40'tan sonra evlenmeyi deneyebilirim

- İkiniz de 40'larınıza adım attınız. 40 yaş, nasıl bir ruh hali yaratıyor kadında.? - S:T: Benim 40 olmama birkaç ay kaldı. 35'te bayağı bir bunalıma girdim. 35'ten sonra özgürlüğün tadını çıkarmaya başlıyorsun ve kendine dönüyorsun. Herkesin düşündüğünün aksine, ben 40'ta bekâr ve özgür bir kadın olmaktan mutluyum. 40'tan sonra evlenmeyi deneyebilirim... - K.Ç: Bu yaşıma kadar hayatımda yüzüm makyaj görmedi. Kızıma krem katalogları geliyor. 'Kırışık önleyici krem alsana bana,' dedim. 'Anne çok pahalı, git başımdan,' dedi. Aslında yaşıtlarıma göre iyiyim. Çevremdeki insanlara baktığımda kendimi güzel bulurum. Ama eğitimim biraz kötü. Kendimi biraz daha geliştirebilirdim, buna üzülüyorum. - En büyük hayaliniz nedir? - K.Ç:En büyük hayalim, bir evim olması.Evimde, eşim ve çocuklarımla mutlu yaşamak. Başka hayalim yok. Kötü şartlarda yaşamadım, iyi bir evliliğim, beni seven bir kocam var..

# [İncelenecek Veriler]
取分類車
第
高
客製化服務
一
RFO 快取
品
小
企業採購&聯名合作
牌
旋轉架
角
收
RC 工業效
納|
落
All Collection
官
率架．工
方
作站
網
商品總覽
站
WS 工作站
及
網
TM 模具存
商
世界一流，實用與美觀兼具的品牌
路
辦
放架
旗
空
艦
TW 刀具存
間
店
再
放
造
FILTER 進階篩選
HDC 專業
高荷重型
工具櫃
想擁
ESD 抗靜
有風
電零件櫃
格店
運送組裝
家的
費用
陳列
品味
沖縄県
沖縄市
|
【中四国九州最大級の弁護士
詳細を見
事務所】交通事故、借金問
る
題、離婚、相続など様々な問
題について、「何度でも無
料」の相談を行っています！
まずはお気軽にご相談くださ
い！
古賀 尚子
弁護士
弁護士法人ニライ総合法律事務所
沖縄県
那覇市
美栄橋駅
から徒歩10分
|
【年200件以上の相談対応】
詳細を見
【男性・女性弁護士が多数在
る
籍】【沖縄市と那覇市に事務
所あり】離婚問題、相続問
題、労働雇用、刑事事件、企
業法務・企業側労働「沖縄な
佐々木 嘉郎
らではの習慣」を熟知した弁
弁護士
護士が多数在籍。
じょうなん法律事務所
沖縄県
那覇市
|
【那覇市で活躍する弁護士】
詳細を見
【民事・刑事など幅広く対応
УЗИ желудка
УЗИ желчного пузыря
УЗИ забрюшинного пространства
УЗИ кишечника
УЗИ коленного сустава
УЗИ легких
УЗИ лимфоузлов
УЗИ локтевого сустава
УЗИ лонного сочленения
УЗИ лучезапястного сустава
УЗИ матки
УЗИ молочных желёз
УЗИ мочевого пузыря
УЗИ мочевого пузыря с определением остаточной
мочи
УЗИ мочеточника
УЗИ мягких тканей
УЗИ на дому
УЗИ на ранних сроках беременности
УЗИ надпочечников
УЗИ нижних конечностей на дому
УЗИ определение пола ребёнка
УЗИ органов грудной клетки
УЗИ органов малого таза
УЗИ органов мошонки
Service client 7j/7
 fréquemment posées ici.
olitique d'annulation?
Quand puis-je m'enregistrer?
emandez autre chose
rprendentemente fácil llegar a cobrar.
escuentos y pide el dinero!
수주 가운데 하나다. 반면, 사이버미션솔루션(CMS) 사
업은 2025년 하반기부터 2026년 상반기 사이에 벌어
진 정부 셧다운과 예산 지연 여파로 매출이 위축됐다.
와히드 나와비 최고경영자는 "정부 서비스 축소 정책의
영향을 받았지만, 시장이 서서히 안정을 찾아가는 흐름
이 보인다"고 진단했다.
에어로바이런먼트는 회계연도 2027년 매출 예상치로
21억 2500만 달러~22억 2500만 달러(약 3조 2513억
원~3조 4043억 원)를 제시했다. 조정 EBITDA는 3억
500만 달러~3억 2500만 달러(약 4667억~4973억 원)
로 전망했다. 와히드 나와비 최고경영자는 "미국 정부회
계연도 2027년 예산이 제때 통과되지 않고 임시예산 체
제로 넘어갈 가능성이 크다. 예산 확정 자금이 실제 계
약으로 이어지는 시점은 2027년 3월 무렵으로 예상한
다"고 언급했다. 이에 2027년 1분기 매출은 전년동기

# [Alıştırma Görevleri]
1. Metinde "- İkiniz de" ifadesinin geçtiği yerden başlayıp "bir kocam var.." ifadesinden sonra durarak ilgili bölümü harfi harfine yeniden yazın.
2. Metne göre K.Ç.'nin en büyük hayali nedir?
Satırlar başka bir kaynaktan alınmıştır.

# [Yanıtlar]
1.
- İkiniz de 40'larınıza adım attınız. 40 yaş, nasıl bir ruh hali yaratıyor kadında.? - S:T: Benim 40 olmama birkaç ay kaldı. 35'te bayağı bir bunalıma girdim. 35'ten sonra özgürlüğün tadını çıkarmaya başlıyorsun ve kendine dönüyorsun. Herkesin düşündüğünün aksine, ben 40'ta bekâr ve özgür bir kadın olmaktan mutluyum. 40'tan sonra evlenmeyi deneyebilirim... - K.Ç: Bu yaşıma kadar hayatımda yüzüm makyaj görmedi. Kızıma krem katalogları geliyor. 'Kırışık önleyici krem alsana bana,' dedim. 'Anne çok pahalı, git başımdan,' dedi. Aslında yaşıtlarıma göre iyiyim. Çevremdeki insanlara baktığımda kendimi güzel bulurum. Ama eğitimim biraz kötü. Kendimi biraz daha geliştirebilirdim, buna üzülüyorum. - En büyük hayaliniz nedir? - K.Ç:En büyük hayalim, bir evim olması.Evimde, eşim ve çocuklarımla mutlu yaşamak. Başka hayalim yok. Kötü şartlarda yaşamadım, iyi bir evliliğim, beni seven bir kocam var..

2. Bir evinin olması ve o evde eşi ve çocuklarıyla mutlu yaşamak.